In Nestor's time the Russians were a free people, ruled in one place by elective chiefs, in another place by family chiefs. They were a trading and pacific race; in the western countries settled in towns; in the eastern countries living in tents and huts. Novgorod, Pskof, and Hlynof, were free cities, ruled by elected magistrates, on the pattern of Florence and Pisa, Hamburg and Lubeck. In those days there was neither serf nor need of serf. But this old Russia fell under the Mongol yoke. Broken in the great battle on the Kalka, the country writhed in febrile agony for a hundred and eighty years; during which time her fields were scorched, her cities sacked, her peasants driven from their homes into the forest and the steppe. She had not yet raised her head from this blow, when Timur Beg swept over her prostrate form; an Asiatic of higher reach and nobler type than Batu Khan; a scholar, an artist, a statesman; though he was still an Asiatic in faith and spirit. Timur brought with him into Russia the code of Mecca, the art of Samarcand, the song of Ispahan. His begs were dashing, his mirzas polished. In the khanates which he left behind him on the Volga and in the Crimea, there was a courtesy, a beauty, and a splendor, not to be found in the native duchies of Nijni, Moscow, Riazan, and Tver. The native dukes and boyars of these provinces held from the Crim Tartar, known to our poets as the Great

Cham. They swore allegiance to him; they paid him annual tribute; they flattered him by adopting his clothes and arms. The humblest vassals of this Great Cham were the Moscovite dukes, who called themselves his slaves, and were his slaves. Standing before him in the streets, they held his reins, and fed his horses out of their Tartar caps. They copied his fashions and assumed his names. Their armies, raised by his consent, were dressed and mounted in the Tartar style. They fought for him against their country, crushing those free republics in the north which his cavalry could not reach.

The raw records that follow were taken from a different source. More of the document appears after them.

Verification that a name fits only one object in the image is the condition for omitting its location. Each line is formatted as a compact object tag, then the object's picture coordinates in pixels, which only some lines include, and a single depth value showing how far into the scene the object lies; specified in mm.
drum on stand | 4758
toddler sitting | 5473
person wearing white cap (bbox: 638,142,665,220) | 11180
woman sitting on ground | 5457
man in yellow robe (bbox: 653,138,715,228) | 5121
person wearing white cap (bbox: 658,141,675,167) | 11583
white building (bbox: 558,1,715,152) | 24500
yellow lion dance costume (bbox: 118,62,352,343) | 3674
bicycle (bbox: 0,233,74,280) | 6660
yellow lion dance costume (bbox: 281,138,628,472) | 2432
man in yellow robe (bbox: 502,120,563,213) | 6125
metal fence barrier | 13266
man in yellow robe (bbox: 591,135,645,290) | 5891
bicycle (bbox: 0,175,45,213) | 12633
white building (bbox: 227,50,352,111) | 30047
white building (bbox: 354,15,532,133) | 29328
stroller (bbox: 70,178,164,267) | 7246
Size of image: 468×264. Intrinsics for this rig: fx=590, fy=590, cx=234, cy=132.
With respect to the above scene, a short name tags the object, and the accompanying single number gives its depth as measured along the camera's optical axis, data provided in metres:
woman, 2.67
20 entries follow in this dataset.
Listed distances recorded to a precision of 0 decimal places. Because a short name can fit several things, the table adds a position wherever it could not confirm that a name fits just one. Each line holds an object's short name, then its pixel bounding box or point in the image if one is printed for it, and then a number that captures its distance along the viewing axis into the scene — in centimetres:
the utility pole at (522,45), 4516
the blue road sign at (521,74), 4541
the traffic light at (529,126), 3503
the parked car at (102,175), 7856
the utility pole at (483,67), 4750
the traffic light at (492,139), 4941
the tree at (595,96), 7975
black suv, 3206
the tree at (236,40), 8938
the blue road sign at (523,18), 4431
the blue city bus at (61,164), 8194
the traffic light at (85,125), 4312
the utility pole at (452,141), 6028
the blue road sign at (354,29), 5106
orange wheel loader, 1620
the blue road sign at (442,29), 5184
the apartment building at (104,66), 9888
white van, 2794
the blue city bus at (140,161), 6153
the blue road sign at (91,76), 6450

This fawning of dukes and boyars on the Great Cham brought no good to the rustic; who might see his patch of rye trodden down, his homestead fired, and his village cross profaned by gangs of marauding horse. Even when a Tartar khan set up his flag on some river bank, as at Kazan, in some mountain gorge, as at Bakchi Serai, he was still a nomad and a rider, with his natural seat in the saddle and his natural home in the tent. A little provocation stirred his blood, and when his feet were in the stirrups, it was not easy for shepherds and villagers to turn his lance. A cloud of fire went with him; a trail of smoke and embers lay behind him. No man could be sure of reaping what he sowed; for an angry word, an insolent gesture of his duke, might bring that fiery whirlwind of the Tartar horse upon his crops. What could he do, except run away? When year by year this ruin fell upon him, he left his cabin and his field; working a little here, and begging a little there; but never striking root into the soil. Now he was a pilgrim, then a shepherd, oftener still a tramp. To pass more easily to and fro, he donned the Tartar dress; a sheep-skin robe and cap; the robe caught in at the waist by a belt, and made to turn, so that the wool could be worn outwardly by day and inwardly by night. In self-defense he picked up Tartar words, and passed, where he could pass, for one of the conquering race.

Why should he plough his land for other men to spoil? While he was watching his corn grow ripe, the khan of Crim Tartary, stung by some insult from the duke, might spur out rapidly from his luxurious camp at Bakchi Serai, and, sweeping through the plains from Perekop to Moscow, waste his fields with fire.